→ **Texte source**
########################################

L'âge des possibles, 20 ans après : à l'été 2016, Sylvain Bourmeau et Thierry Grillet recevaient sur France Culture 24 personnalités ayant en commun d'émerger sur la scène culturelle française et d'avoir la trentaine, parfois à peine. Tout l'été, elles réécoutent cette interview et réagissent.
A découvrir aussi : toute la série "L'âge des possibles" en 1996
Archives INA - Radio France
Biographie de Cédric Klapisch
Par Pierrette Berthaume, de la Documentation de Radio France :
Cédric Klapisch est un réalisateur, scénariste et producteur de cinéma français, né le 4 septembre 1961 à Neuilly-sur-Seine. Après une maîtrise de cinéma à Paris VIII (Saint Denis), il poursuit ses études cinématographiques à l’Université de New York pendant deux ans. De retour en France, il réalise son premier court métrage, "Ce qui me meut" en 1989, et reçoit plusieurs prix. Plus tard, il donnera ce nom à sa maison de production. En 1993, il réalise un téléfilm pour Arte sur un lycée en 1975, "Le Péril jeune". Le film sort en salle deux en plus tard et devient culte pour toute une génération. En 1996, "Chacun cherche son chat" reçoit le Prix de la Critique Internationale au Festival de Berlin. "Un air de famille", adaptation de la pièce de Jean-Pierre Bacri et Agnès Jaoui obtient trois Césars ainsi qu’un grand succès auprès du public. Après "L’Auberge espagnole", en 2001, on retrouvera les mêmes personnages cinq ans plus tard dans "Les Poupées russes". En 2008, son film "Paris", réalise 2 millions d’entrées en France. En 2016, il tournait en Bourgogne, "Le Vin et le Vent", une histoire de transmission entre un vigneron et ses trois enfants.

########################################

→ **Données extraites**
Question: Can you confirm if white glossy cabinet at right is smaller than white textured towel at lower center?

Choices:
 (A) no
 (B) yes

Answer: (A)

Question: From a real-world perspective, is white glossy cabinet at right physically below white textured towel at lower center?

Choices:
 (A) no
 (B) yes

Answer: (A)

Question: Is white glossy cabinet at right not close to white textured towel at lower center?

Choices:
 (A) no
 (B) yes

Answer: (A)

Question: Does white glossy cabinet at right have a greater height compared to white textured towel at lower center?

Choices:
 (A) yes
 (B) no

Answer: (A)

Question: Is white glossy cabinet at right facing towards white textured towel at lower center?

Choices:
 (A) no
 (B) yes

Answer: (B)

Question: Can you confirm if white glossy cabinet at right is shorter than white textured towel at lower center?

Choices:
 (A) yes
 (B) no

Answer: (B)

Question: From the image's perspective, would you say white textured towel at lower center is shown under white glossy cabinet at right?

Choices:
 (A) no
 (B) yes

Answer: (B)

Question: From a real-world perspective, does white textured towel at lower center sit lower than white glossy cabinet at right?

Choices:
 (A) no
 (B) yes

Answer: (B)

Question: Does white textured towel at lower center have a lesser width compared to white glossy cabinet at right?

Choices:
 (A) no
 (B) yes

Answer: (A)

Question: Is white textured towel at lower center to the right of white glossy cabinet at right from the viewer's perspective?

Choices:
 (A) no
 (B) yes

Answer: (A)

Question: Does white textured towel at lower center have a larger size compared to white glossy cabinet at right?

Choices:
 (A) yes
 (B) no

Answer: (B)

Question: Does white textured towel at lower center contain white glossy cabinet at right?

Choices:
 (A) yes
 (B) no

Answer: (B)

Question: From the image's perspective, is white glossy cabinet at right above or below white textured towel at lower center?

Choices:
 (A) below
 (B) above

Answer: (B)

########################################

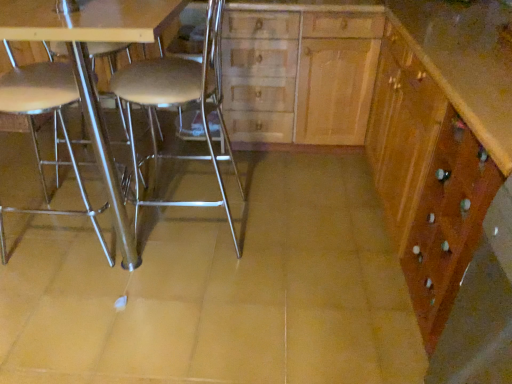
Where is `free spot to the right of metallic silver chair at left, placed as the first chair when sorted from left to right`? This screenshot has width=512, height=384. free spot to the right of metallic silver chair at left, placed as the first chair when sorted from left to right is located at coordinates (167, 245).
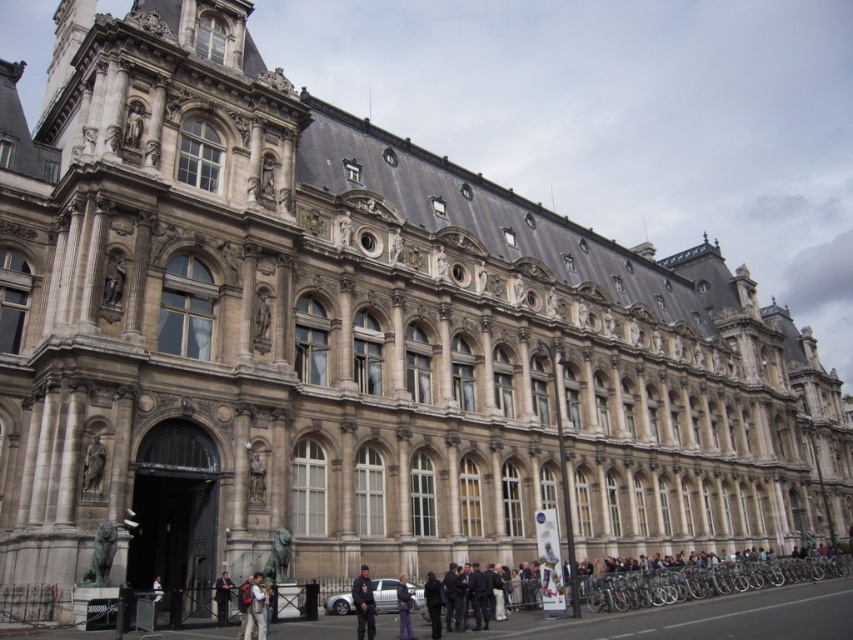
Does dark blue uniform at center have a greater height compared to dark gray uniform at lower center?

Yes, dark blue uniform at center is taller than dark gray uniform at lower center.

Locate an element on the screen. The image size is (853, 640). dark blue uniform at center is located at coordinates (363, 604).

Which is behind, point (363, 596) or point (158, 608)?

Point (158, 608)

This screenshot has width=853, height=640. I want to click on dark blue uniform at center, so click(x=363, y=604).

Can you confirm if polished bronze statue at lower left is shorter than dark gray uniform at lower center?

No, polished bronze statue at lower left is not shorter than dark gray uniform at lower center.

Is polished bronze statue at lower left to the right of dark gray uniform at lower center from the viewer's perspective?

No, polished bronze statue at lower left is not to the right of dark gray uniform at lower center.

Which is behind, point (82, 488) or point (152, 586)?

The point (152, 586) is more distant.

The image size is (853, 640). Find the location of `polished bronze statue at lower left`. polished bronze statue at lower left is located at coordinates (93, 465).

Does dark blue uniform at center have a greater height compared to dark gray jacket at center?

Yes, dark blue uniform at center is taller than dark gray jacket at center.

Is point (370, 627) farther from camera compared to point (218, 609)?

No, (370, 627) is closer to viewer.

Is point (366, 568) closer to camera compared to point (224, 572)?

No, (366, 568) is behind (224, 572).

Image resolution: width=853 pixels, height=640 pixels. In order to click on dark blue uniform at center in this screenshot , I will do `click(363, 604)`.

########################################

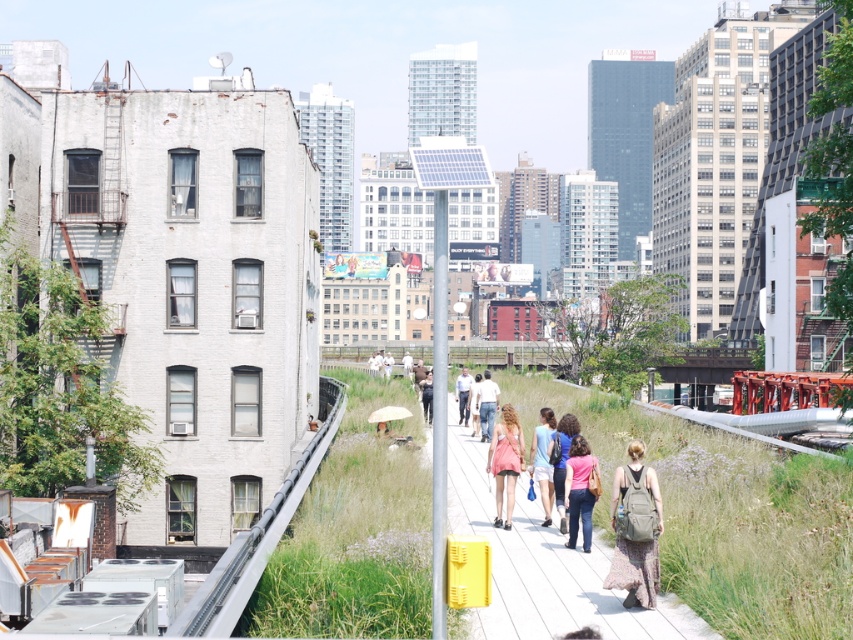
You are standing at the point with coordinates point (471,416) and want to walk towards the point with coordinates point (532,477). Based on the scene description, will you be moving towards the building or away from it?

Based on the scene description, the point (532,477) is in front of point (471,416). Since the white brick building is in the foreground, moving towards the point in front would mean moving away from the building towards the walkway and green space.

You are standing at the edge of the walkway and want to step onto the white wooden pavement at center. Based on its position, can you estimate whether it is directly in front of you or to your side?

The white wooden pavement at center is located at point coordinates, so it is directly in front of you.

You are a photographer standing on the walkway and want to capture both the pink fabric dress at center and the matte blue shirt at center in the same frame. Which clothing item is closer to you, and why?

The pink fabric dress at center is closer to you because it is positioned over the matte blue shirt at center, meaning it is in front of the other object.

########################################

→ **Consigne de l'exercice**
D'après le texte source, qu'avaient en commun les 24 personnalités reçues par Sylvain Bourmeau et Thierry Grillet sur France Culture ? Répondez en une à trois phrases. Les entrées n'ont aucun lien avec le texte source.

→ **Travail achevé**
Elles émergeaient toutes sur la scène culturelle française. Elles avaient également toutes la trentaine, parfois à peine.